═════ EXERCISE PASSAGE ═════

Bug 55481

Summary: [4.8 regression] -O2 generates a wrong-code infinite loop in C++Benchmark's simple_types_constant_folding int8 xor test
Product: gcc Reporter: Matt Hargett <matt>
Component: middle-endAssignee: Richard Biener <rguenth>
Status: RESOLVED FIXED    
Severity: normal CC: rakdver
Priority: P1    
Version: 4.8.0   
Target Milestone: 4.7.3   
Host: Target:
Build: Known to work:
Known to fail: Last reconfirmed: 2012-11-27 00:00:00
Attachments: zip containing preprocessed source of reduced examples and multiple binaries. only gcc48-O2 exhibits the bug.
reduced testcase
A proposed patch

Description Matt Hargett 2012-11-27 01:08:37 UTC
With current trunk at -O2, the attached preprocessed code emits what appears to be an infinite loop (linux/x64 binaries also attached). GCC 4.7 at -O2 and GCC 4.8 ant -O[13] do not exhibit the problem. I tried adding individual flags to -O1 to narrow the problem but wasn't able to reproduce.
Comment 1 Matt Hargett 2012-11-27 01:09:28 UTC
Created attachment 28784 [details]
zip containing preprocessed source of reduced examples and multiple binaries. only gcc48-O2 exhibits the bug.
Comment 2 Andrew Pinski 2012-11-27 01:10:07 UTC
I bet there is an access out of bounds in the loop that produces the infinite loop.
Comment 3 Matt Hargett 2012-11-27 02:11:29 UTC
Actually, the same problem happens at -O3 with const int SIZE > 20. base_iterations can be very high; it's just SIZE that's the problem.
Comment 4 Richard Biener 2012-11-27 10:40:45 UTC
Infinite loops are a sign for out-of-bound array accesses, 4.8 now very
aggressively exploits undefined behavior that this triggers.

═════ DATA UNDER STUDY ═════

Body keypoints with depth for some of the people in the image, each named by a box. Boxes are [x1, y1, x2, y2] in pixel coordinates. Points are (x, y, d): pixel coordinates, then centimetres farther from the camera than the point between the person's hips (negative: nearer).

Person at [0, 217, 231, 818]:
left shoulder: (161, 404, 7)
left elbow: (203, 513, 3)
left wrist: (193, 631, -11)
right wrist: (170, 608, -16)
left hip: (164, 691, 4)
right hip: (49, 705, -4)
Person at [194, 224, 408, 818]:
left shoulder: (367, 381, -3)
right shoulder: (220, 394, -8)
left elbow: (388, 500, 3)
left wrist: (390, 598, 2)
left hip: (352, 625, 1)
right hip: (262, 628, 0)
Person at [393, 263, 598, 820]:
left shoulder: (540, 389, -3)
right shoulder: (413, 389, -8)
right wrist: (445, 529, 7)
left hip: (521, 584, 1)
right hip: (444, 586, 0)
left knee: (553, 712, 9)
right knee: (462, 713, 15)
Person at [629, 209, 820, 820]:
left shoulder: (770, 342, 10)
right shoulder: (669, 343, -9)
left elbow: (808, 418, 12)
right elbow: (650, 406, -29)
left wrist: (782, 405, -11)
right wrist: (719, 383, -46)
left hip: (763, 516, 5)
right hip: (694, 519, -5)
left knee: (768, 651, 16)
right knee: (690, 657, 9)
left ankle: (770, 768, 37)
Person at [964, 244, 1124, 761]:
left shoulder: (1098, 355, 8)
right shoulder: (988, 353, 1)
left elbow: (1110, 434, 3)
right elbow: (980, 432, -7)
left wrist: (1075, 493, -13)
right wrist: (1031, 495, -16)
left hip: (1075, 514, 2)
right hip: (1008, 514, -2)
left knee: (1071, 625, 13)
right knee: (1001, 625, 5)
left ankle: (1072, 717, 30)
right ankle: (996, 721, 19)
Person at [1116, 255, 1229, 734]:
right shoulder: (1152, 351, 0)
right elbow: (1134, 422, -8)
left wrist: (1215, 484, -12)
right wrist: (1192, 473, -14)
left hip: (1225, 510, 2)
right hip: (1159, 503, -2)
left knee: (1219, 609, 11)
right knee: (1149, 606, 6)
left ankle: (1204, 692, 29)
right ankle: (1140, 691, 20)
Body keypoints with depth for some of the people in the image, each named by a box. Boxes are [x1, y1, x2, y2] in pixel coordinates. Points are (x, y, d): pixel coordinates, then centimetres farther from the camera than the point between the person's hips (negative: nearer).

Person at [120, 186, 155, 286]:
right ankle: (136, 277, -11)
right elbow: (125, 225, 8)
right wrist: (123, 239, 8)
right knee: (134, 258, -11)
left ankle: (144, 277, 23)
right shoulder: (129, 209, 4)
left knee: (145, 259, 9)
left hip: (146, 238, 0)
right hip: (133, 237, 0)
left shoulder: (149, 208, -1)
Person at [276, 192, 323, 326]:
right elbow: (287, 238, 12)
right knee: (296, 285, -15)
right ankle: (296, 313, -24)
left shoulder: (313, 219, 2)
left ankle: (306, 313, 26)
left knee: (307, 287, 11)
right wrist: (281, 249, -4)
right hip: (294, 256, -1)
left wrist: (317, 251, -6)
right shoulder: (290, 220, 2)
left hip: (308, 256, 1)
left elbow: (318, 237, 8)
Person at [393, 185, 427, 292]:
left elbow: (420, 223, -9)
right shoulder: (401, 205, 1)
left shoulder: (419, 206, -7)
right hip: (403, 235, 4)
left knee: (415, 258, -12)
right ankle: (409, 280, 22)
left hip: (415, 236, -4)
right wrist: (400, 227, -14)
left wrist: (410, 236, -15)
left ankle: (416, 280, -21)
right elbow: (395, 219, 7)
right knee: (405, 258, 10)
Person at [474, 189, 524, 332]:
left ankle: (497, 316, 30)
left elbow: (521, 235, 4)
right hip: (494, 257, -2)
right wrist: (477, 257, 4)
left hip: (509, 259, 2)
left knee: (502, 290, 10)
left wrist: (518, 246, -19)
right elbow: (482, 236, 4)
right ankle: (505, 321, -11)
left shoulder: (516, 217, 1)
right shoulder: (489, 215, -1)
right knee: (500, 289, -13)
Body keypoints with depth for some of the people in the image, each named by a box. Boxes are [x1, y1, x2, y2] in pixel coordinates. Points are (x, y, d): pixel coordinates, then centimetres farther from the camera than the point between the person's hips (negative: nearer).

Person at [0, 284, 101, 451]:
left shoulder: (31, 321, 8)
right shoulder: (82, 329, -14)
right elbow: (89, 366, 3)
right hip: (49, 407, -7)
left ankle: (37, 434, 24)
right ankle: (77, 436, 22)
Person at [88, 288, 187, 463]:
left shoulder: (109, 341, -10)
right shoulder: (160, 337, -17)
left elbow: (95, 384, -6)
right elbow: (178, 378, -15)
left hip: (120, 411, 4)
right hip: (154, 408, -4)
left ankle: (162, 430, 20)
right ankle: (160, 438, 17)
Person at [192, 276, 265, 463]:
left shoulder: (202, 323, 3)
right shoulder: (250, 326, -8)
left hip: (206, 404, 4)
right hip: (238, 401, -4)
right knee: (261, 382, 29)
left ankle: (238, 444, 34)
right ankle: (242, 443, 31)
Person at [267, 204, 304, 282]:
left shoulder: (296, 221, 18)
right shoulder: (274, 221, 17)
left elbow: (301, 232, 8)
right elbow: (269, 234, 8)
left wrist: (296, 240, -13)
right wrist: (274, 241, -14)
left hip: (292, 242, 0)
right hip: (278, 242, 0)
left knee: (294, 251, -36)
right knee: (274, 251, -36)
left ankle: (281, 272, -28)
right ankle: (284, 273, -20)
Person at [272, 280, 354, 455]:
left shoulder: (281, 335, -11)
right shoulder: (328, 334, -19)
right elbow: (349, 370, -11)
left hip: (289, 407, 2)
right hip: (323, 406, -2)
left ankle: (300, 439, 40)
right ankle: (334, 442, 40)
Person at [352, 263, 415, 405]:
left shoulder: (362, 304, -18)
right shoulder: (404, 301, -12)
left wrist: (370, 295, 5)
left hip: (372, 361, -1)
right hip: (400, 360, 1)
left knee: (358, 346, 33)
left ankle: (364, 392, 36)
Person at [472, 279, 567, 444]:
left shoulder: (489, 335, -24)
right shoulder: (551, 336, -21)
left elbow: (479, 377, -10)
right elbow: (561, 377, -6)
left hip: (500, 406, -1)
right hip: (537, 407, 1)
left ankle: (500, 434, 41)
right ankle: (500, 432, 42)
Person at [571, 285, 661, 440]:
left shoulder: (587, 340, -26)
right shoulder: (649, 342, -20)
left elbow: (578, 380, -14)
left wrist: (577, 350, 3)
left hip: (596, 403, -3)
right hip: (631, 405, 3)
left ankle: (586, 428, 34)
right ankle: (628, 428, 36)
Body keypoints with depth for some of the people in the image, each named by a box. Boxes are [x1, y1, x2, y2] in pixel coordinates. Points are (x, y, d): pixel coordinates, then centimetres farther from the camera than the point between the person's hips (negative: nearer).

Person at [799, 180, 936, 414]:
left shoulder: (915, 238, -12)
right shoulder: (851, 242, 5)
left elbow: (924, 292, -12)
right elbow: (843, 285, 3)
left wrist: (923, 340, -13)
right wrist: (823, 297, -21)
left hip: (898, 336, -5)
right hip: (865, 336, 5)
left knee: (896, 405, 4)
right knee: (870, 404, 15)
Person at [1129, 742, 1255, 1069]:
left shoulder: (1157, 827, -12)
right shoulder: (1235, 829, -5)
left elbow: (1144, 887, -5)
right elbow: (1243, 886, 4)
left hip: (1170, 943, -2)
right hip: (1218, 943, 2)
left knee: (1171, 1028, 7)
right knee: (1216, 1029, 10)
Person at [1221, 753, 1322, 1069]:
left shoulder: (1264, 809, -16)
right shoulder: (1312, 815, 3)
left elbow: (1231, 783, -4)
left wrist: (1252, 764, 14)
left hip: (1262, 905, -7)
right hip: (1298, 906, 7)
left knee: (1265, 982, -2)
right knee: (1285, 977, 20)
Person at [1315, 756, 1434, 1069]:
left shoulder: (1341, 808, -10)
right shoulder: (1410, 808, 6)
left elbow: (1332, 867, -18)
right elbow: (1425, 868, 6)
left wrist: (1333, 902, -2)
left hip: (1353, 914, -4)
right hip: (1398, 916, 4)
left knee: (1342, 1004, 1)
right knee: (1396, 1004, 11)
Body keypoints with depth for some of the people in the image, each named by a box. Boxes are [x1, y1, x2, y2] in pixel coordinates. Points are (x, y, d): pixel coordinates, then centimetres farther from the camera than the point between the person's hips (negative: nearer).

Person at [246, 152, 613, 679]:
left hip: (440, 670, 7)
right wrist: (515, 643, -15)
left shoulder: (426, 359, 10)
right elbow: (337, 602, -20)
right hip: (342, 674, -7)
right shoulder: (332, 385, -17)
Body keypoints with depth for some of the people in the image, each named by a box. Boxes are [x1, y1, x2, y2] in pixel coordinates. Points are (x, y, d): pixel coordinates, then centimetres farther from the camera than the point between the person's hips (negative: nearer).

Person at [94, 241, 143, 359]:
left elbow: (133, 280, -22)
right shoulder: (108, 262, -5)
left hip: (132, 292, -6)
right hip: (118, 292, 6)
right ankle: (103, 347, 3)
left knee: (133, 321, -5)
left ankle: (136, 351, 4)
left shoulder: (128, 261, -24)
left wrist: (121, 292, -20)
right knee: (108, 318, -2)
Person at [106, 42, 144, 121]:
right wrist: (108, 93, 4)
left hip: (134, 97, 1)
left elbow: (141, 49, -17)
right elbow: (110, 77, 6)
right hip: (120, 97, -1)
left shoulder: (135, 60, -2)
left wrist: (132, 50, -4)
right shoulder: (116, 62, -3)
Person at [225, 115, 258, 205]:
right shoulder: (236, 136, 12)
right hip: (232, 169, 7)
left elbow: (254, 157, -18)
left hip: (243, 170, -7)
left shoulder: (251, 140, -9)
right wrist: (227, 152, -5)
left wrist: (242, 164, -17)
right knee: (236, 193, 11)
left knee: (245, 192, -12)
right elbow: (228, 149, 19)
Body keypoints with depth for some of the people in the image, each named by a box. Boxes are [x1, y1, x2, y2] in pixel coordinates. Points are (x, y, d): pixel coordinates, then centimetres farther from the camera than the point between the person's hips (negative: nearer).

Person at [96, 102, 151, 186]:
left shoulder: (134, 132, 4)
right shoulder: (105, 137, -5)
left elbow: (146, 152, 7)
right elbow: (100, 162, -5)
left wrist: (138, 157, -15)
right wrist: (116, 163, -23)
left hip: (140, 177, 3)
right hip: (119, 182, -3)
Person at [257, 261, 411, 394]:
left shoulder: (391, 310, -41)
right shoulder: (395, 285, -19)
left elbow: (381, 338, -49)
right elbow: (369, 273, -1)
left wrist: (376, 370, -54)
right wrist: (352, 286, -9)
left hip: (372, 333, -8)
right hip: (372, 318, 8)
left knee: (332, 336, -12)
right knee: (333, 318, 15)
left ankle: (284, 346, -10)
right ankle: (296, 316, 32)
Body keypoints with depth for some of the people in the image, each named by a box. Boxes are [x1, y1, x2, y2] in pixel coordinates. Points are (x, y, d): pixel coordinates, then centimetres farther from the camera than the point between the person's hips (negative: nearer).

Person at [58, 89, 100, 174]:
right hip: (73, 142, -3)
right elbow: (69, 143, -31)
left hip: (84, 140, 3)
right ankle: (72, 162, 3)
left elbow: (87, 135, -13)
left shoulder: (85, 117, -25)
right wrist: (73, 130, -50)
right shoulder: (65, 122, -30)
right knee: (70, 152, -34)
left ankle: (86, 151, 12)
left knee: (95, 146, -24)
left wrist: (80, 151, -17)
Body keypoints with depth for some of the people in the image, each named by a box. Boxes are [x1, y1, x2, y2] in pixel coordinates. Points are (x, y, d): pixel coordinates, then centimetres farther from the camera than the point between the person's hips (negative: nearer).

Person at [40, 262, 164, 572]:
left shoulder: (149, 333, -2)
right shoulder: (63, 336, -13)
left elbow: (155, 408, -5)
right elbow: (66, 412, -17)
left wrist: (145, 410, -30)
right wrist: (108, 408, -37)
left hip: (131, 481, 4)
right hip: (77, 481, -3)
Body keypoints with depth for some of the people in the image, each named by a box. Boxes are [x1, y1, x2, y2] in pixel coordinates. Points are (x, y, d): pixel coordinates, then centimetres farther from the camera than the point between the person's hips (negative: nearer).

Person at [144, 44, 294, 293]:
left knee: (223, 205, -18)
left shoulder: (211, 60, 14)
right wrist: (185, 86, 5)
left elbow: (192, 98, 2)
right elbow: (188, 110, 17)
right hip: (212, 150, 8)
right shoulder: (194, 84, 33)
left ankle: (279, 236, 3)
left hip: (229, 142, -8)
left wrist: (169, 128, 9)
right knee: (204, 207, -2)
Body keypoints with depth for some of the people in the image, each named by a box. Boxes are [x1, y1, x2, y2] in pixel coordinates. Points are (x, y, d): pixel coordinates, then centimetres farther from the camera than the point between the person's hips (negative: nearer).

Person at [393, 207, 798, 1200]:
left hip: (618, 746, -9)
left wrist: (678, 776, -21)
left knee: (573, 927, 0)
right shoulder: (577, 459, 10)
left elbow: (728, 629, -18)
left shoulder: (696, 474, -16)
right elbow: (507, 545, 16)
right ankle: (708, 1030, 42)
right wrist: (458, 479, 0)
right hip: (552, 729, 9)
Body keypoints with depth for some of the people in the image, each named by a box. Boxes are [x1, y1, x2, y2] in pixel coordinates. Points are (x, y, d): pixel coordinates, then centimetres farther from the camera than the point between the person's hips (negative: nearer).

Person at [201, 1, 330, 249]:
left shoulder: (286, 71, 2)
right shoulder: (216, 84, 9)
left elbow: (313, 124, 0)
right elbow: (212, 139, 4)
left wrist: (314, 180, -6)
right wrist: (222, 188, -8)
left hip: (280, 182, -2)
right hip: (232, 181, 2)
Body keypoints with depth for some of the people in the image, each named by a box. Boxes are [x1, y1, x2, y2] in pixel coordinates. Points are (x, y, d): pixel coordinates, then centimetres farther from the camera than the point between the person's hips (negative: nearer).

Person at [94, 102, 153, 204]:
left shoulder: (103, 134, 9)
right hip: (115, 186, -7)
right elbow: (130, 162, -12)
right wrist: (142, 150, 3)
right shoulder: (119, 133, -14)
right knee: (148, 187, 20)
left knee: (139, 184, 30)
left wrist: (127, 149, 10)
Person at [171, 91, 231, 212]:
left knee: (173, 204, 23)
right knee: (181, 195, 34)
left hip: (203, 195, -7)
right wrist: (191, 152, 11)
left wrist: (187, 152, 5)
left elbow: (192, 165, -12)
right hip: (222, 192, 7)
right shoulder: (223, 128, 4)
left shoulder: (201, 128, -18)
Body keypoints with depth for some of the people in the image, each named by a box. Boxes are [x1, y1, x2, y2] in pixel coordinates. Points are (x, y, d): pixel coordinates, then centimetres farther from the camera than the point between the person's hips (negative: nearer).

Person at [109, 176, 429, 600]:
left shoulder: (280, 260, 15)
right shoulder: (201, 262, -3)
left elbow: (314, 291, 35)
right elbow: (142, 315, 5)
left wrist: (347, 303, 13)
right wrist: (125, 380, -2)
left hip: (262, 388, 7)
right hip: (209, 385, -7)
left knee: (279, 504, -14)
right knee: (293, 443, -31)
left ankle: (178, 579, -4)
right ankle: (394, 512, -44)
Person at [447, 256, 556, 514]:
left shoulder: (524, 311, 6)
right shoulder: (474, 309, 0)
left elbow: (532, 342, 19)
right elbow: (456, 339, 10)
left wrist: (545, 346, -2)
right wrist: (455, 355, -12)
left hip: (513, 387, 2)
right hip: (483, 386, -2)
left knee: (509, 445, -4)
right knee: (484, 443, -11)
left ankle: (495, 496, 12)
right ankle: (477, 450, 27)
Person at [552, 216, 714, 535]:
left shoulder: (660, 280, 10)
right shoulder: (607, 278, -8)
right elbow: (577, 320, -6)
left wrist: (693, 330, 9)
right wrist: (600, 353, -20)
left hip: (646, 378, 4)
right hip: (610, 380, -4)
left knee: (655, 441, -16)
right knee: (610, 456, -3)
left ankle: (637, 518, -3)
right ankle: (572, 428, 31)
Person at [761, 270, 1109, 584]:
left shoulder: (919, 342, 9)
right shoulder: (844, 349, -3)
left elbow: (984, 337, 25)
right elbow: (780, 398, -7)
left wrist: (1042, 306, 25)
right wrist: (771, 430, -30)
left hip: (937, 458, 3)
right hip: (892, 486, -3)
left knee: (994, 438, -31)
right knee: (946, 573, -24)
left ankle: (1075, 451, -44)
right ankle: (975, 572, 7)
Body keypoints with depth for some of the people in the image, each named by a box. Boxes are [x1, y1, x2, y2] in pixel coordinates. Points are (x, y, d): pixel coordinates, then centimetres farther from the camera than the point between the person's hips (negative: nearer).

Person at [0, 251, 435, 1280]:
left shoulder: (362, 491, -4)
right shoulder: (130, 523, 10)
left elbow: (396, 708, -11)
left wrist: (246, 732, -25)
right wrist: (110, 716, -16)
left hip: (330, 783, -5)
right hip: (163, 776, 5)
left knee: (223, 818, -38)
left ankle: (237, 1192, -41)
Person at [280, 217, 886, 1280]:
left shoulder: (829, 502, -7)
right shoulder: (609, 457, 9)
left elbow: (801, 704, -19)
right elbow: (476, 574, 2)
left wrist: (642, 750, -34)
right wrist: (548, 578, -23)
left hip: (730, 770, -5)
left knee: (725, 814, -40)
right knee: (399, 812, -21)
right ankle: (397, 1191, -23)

═════

WHAT YOU WILL DO:
a – From the GCC bug report, reproduce the passage starting with "reduced testcase" and going on through "that's the problem.".
b – List every person who wrote the description or a numbered comment in the GCC bug report.
c – Continue the GCC bug report from the point where it stops.

EXERCISE RESPONSES:
a –
reduced testcase
A proposed patch

Description Matt Hargett 2012-11-27 01:08:37 UTC
With current trunk at -O2, the attached preprocessed code emits what appears to be an infinite loop (linux/x64 binaries also attached). GCC 4.7 at -O2 and GCC 4.8 ant -O[13] do not exhibit the problem. I tried adding individual flags to -O1 to narrow the problem but wasn't able to reproduce.
Comment 1 Matt Hargett 2012-11-27 01:09:28 UTC
Created attachment 28784 [details]
zip containing preprocessed source of reduced examples and multiple binaries. only gcc48-O2 exhibits the bug.
Comment 2 Andrew Pinski 2012-11-27 01:10:07 UTC
I bet there is an access out of bounds in the loop that produces the infinite loop.
Comment 3 Matt Hargett 2012-11-27 02:11:29 UTC
Actually, the same problem happens at -O3 with const int SIZE > 20. base_iterations can be very high; it's just SIZE that's the problem.

b –
Matt Hargett
Andrew Pinski
Richard Biener

c –
Btw, it also happens when I declare data8 as

int8_t data8[SIZE*2 ];

so it does look like genuine bug in GCC.  It loops in

#0  0x00000000004009cc in test_constant<signed char, custom_or_constants<signed char> > (count=13, label=0x4012da "int8_t or constants", 
    first=0x6020d0 <data8> '\001' <repeats 13 times>)
    at benchmark_shared_tests.h:661

btw.
Comment 5 Richard Biener 2012-11-27 10:41:34 UTC
Created attachment 28790 [details]
reduced testcase

Reduced testcase attached.
Comment 6 Richard Biener 2012-11-27 11:02:39 UTC
More reduced testcase, fails when compiled at -O2 with the C++ frontend,
passes compiled with the C frontend ...

typedef signed char int8_t;
extern void abort (void);

#define SIZE 13
double init_value = 1.0;
int8_t data8[SIZE];

static inline int8_t __attribute__((always_inline))
do_shift(int8_t input) { return ((int8_t)(23) | (int8_t)(10)); }

int main(int argc, char** argv)
{
  int8_t *first = data8;
  int8_t *last = data8+SIZE;
  while (first != last) *first++ = (int8_t)(init_value);
  first = data8;
  int i;
  for(i = 0; i < 1000; ++i)
    {
      int8_t result = 0;
      int n;
      for (n = 0; n < SIZE; ++n)
        result += do_shift( first[n] );
      int8_t temp = (int8_t)SIZE * do_shift((int8_t)init_value);
      if (result != temp)
        abort ();
    }
  return 0;
}
Comment 7 Richard Biener 2012-11-27 11:12:03 UTC
Note that the frontends warn with

lucky13x.c: In function 'int main(int, char**)':
lucky13x.c:24:64: warning: overflow in implicit constant conversion [-Woverflow]
       int8_t temp = (int8_t)SIZE * ((int8_t)(23) | (int8_t)(10));

when manually inlining do_shift at the checking point:

      int8_t temp = (int8_t)SIZE * ((int8_t)(23) | (int8_t)(10));
      if (result != temp)
        abort ();

this computes 13 * 31 which is 403 so the warning is correct.  Fixed with
an extra cast.  This also means that

      for (n = 0; n < SIZE; ++n)
        result += do_shift( first[n] );

triggers the bug about doing the addition in the wrong type and the bug
is fixed by rewriting this as

        result = result + do_shift (first[n]);

that is, self-modify is not correctly doing the addition in 'int'.  And thus
this is a dup of PR35634 I believe (-fwrapv also fixes this).
Comment 8 Richard Biener 2012-11-27 16:10:29 UTC
The following even more reduced testcase is not fixed by the patch pending
for PR35634.

typedef signed char int8_t;

#define SIZE 13

static inline int8_t do_shift() { return 31; }

int main(int argc, char** argv)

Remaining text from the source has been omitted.